The overwhelming majority of Stirling’s colleagues saw things differently, and the resulting feud would occupy scholars for the better part of the next two decades. Aligning with Stirling and Vaillant were two Mexicans, archaeologist Alfonso Caso and artist/anthropologist Miguel Covarrubias. The opposition was led by the most distinguished Mayanist of his time, the brilliant, erudite J. Eric Thompson, who pronounced a date no earlier than A.D. 1200 for these contentious people, who were being called the Olmecs.
The name comes from the Nahuatl olli, for “rubber.” Since the sixteenth century, the term had been used for people living along the southern Gulf Coast, where latex had long been collected from the rubber trees native to the area. In 1927, Hermann Beyer had applied the name to the ancient people who had carved the colossal head at Tres Zapotes. Picked up by George Vaillant and others, the term had come into general use. But it was an anachronism, since the Olmec cities were abandoned nearly two millennia before the Nahuatl-speaking Aztecs arrived in central Mexico. It seems unlikely that the Aztecs ever even heard of the Olmecs, since they didn’t mention them to the Spanish. Centuries later no one could say what these
people called themselves or how they named their cities. Although no complete Olmec skeletons had survived in the wet Gulf climate, the sculptures they left behind gave a tantalizing glimpse of a people who were squat and muscular, with short necks, flared noses, almond-shaped eyes, thick lips, and straight black hair. But it remained to be proven who the Olmecs were, or weren’t.
In early 1942, the Japanese had American troops pinned down on Bataan, in the Philippines; in Europe, the first GIs had just landed in the United Kingdom.
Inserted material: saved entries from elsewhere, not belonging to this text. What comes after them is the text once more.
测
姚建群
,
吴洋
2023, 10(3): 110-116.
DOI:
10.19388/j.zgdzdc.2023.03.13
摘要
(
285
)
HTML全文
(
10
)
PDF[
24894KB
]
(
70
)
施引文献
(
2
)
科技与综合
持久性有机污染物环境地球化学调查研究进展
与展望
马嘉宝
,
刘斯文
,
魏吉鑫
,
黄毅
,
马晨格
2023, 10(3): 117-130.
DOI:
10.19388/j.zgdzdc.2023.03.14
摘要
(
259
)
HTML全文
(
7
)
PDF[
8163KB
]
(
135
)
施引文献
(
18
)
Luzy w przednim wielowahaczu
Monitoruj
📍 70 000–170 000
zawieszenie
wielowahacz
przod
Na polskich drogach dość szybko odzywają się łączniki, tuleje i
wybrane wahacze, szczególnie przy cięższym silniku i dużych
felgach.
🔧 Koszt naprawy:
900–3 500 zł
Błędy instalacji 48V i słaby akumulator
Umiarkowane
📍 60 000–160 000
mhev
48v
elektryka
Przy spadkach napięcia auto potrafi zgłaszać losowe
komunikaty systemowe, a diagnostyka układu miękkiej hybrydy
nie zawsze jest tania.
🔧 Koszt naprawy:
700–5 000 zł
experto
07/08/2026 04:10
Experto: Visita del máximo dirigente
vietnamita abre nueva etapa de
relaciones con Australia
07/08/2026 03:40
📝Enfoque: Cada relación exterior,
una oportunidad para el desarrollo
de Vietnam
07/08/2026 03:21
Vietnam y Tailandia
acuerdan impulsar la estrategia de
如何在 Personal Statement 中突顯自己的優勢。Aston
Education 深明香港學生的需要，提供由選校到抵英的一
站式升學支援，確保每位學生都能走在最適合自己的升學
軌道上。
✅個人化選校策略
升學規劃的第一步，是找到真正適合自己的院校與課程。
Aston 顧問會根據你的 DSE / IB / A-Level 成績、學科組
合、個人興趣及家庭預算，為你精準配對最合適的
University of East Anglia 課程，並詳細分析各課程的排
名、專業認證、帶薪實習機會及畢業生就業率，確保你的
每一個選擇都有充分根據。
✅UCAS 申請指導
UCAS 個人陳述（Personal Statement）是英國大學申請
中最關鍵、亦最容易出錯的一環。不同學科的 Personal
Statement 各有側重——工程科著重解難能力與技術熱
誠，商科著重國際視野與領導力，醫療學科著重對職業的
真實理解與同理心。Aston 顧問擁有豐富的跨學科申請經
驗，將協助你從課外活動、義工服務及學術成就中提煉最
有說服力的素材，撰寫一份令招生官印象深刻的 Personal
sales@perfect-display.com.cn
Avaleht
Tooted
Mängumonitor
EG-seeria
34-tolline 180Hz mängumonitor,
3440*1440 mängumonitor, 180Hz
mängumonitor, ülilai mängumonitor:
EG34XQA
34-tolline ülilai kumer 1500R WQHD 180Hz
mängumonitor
In Mexico, Matthew Stirling was again standing in the coastal humidity, peering into yet another hole that his workers had opened. Protruding from the pit was a bizarre, hut-like structure with rounded beams, not of wood but solid basalt. Ten feet long, a foot in diameter, and weighing two tons each, the beams had been artfully assembled like great stone Lincoln Logs. The columns forming the sides and back of the building had been set in the ground like a paleolithic palisade, then overlaid with more of the beams to form a flat roof. In front were five more of the basalt “logs,” angling up to the roofline like a steep stone ramp. So tightly fitted were the huge pillars that Stirling judged it would be difficult for even a rodent to slip through. He didn’t know what to make of the outlandish construction. Nothing like it had ever been seen in the Americas.
This time Stirling was at the ancient city called La Venta, in the state of Tabasco, some hundred miles southeast of Tres Zapotes and a dozen miles inland from the Gulf of Mexico. About 1925, Danish archaeologist Frans Blom and American author/anthropologist Oliver La Farge had discovered another colossal head at La Venta. But no one had come to excavate the city until now.